- Bayelsa State Oil and Environmental Commission (BSOEC) has released a report calling on international oil companies to spend $12 billion to repair environmentally impacted communities in the Niger Delta due to crude oil exploration for over six decades.
- According to the report, toxic pollutants from spills and gas flaring were many times higher than the safe limits in samples of soil, water, air, and in the blood of local residents.
- BSOEC recommends that the $12 billion will be used to restore impacted areas, create new jobs, provide drinking water, and treat health problems.
United Kingdom-based Bayelsa State Oil and Environmental Commission has said international oil companies (IOCs) to invest $12 billion in the Niger Delta region to restore communities that have been destroyed by oil exploration activities, facilitated by major IOCs.
According to the Bayelsa State Oil and Environmental Commission, Nigeria needs up to $12 billion to restore communities damaged by over six decades of oil exploration activities in Nigeria’s Niger Delta region. The Commission stated this in a report released on Tuesday May 16.

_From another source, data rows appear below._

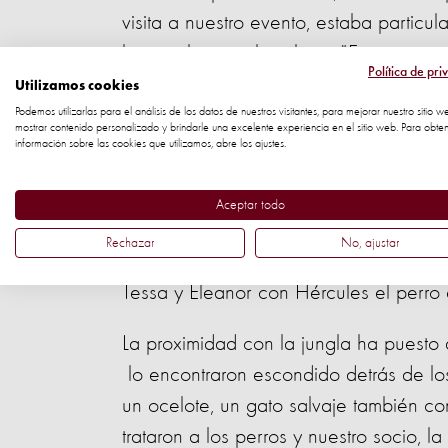
visita a nuestro evento, estaba parti
honor al tenista brasileño. "Espero qu
Política de pri
minutos.
Utilizamos cookies
Podemos utilizarlas para el análisis de los datos de nuestros visitantes, para mejorar nuestro sitio w
mostrar contenido personalizado y brindarle una excelente experiencia en el sitio web. Para obte
Era una familia de perros dioses del O
información sobre las cookies que utilizamos, abre los ajustes.
ganaron el corazón de Tessa. Dirigido 
luchaba junto a sus jóvenes hermanos p
Aceptar todo
Rechazar
No, ajustar
Tessa y Eleanor con Hércules el perro
La proximidad con la jungla ha puesto 
lo encontraron escondido detrás de lo
un ocelote, un gato salvaje también c
trataron a los perros y nuestro socio, 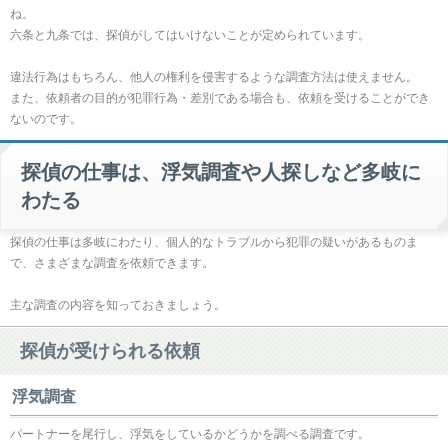
ね。
六条と九条では、探偵がしてはいけないことが定められています。
違法行為はもちろん、他人の権利を侵害するような調査方法は使えません。
また、依頼者の目的が犯罪行為・差別である場合も、依頼を受けることができ
ないのです。
探偵の仕事は、浮気調査や人探しなど多岐に
わたる
探偵の仕事は多岐にわたり、個人的なトラブルから犯罪の疑いがあるものま
で、さまざまな調査を依頼できます。
主な調査の内容を知っておきましょう。
探偵が受けられる依頼
浮気調査
パートナーを尾行し、浮気をしているかどうかを調べる調査です。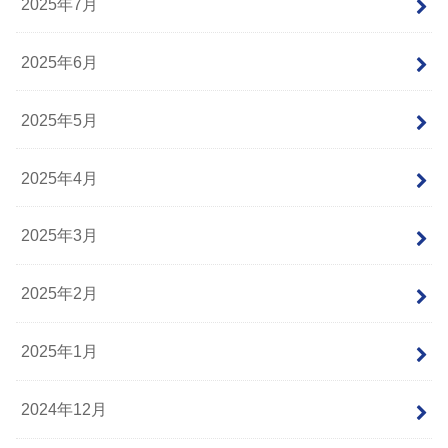
2025年7月
2025年6月
2025年5月
2025年4月
2025年3月
2025年2月
2025年1月
2024年12月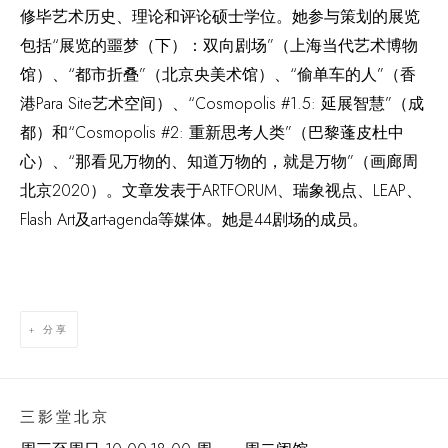
修毕艺术历史、理论和评论硕士学位。她参与策划的展览
包括“展览的噩梦（下）：双向剧场”（上海当代艺术博物
馆）、“都市折叠”（北京央美术馆）、“偷单车的人”（香
港Para Site艺术空间）、“Cosmopolis #1.5: 延展智慧”（成
都）和“Cosmopolis #2: 重新思考人类”（巴黎蓬皮杜中
心）、“那看见万物的、知道万物的，就是万物”（画廊周
北京2020）。文章发表于ARTFORUM、瑞象视点、LEAP、
Flash Art及art-agenda等媒体。她是44剧场的成员。
分享
三影堂北京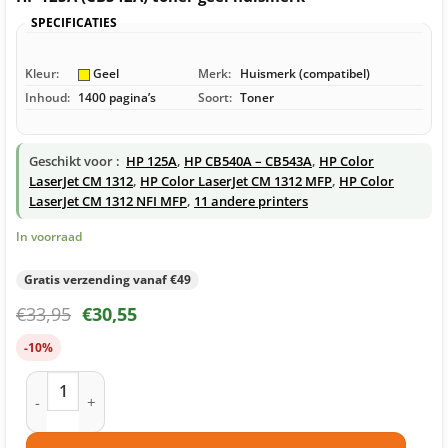
SPECIFICATIES
Kleur:
Geel
Merk:
Huismerk (compatibel)
Inhoud:
1400 pagina’s
Soort:
Toner
Geschikt voor :
HP 125A
,
HP CB540A – CB543A
,
HP Color
LaserJet CM 1312
,
HP Color LaserJet CM 1312 MFP
,
HP Color
LaserJet CM 1312 NFI MFP
,
11 andere printers
In voorraad
Gratis verzending vanaf €49
€
33,95
€
30,55
-10%
HP 125A (CB542A) toner geel huismerk aantal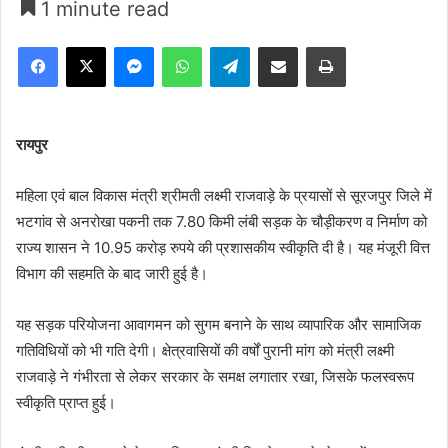
1 minute read
Facebook
X
Messenger
WhatsApp
Telegram
Share via Email
Print
रायपुर
महिला एवं बाल विकास मंत्री श्रीमती लक्ष्मी राजवाड़े के प्रयासों से सूरजपुर जिले में
भटगांव से अनरोखा पकनी तक 7.80 किमी लंबी सड़क के चौड़ीकरण व निर्माण को
राज्य शासन ने 10.95 करोड़ रुपये की प्रशासकीय स्वीकृति दी है। यह मंजूरी वित्त
विभाग की सहमति के बाद जारी हुई है।
यह सड़क परियोजना आवागमन को सुगम बनाने के साथ व्यापारिक और सामाजिक
गतिविधियों को भी गति देगी। क्षेत्रवासियों की वर्षों पुरानी मांग को मंत्री लक्ष्मी
राजवाड़े ने गंभीरता से लेकर सरकार के समक्ष लगातार रखा, जिसके फलस्वरूप
स्वीकृति प्राप्त हुई।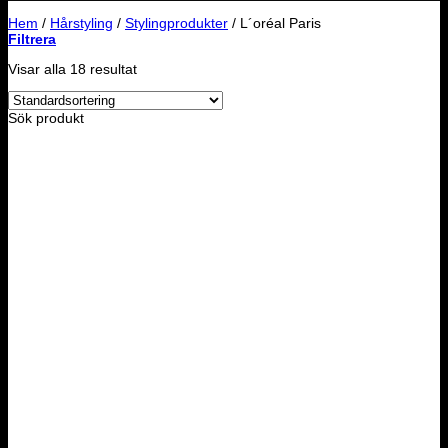
Hem
/
Hårstyling
/
Stylingprodukter
/
L´oréal Paris
Filtrera
Visar alla 18 resultat
Sök produkt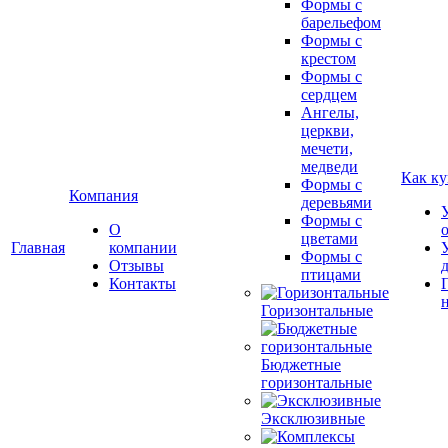
Формы с
барельефом
Формы с
крестом
Формы с
сердцем
Ангелы,
церкви,
мечети,
медведи
Как ку
Формы с
Компания
деревьями
Формы с
О
цветами
Главная
компании
Формы с
Отзывы
птицами
Контакты
Горизонтальные
Бюджетные
горизонтальные
Эксклюзивные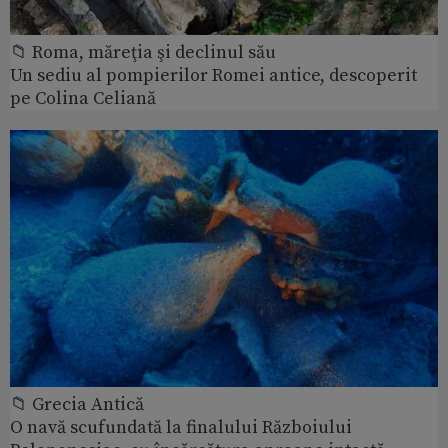
📁 Roma, măreţia şi declinul său
Un sediu al pompierilor Romei antice, descoperit
pe Colina Celiană
📁 Grecia Antică
O navă scufundată la finalului Războiului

Bloomberg reports that Shell and Eni were among the companies mentioned in the report for continuous crude oil pumping which has resulted in the pollution of communities’ water bodies and lands. This pollution has impacted on fishing and farming activities in the Niger Delta region.
In the report, the Commission states that the government departments tasked with enforcing environmental standards lack capacity, independence and influence. The Commission recommends these measures to guard against further pollution:
- An overhaul of the regulatory and legal regime to allow heftier penalties.

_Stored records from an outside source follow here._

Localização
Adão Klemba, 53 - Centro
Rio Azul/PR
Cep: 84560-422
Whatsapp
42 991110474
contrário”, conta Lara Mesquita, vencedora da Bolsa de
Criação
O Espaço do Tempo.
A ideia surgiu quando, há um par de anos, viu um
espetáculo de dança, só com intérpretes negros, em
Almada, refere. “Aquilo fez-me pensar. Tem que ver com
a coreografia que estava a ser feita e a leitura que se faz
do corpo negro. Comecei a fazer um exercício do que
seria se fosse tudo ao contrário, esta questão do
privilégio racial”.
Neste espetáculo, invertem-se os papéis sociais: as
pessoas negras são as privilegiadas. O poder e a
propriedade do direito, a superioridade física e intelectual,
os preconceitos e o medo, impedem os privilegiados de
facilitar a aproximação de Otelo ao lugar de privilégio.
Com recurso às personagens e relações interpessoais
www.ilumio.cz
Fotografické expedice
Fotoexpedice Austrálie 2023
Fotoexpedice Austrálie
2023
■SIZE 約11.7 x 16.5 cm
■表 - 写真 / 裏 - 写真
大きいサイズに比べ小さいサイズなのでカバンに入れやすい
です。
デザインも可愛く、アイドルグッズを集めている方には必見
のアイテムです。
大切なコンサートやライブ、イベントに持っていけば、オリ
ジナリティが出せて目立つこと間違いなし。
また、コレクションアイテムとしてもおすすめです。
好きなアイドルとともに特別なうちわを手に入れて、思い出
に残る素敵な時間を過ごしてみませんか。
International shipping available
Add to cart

- The introduction and fast-tracking of an arbitration body and removing the influence of producers from the fundamentally compromised spill oil inspection process.
According to Bloomberg, the report noted that the Commission started an investigation in 2019 on the impact of spills and looked at evidence from forensic scientists, blood samples from people in affected areas and company data.
The investigation revealed that toxic pollutants from spills and gas flaring were many times higher than the safe limits in samples of soil, water, air and in the blood of local residents.
The oil companies’ narrative
According to the report, the Commission has found failures of strategy, prevention, response and remediation by oil companies. A part of the report stated:
- “The firms have failed to properly invest in, maintain, manage and protect pipelines that develop spills at a rate unparalleled when compared to other major oil producing countries. There are also strong reasons to believe that the official statistics significantly and systematically over-state the number of leaks caused by sabotage while downplaying those attributable to other causes.”
Meanwhile, the companies have previously maintained that it is rather asset sabotage and illegal refining and not company equipment failure that have resulted in oil spills.
Solution for the affected communities
In the report, the Commission said the oil majors and the Nigerian National Petroleum Company Limited (NNPCL) that have extracted crude in Bayelsa state, should invest $12 billion to restore impacted areas, create new jobs, provide drinking water and treat health problems. The report stated further that the fund will require a parallel bureaucracy involving both domestic and international oversight.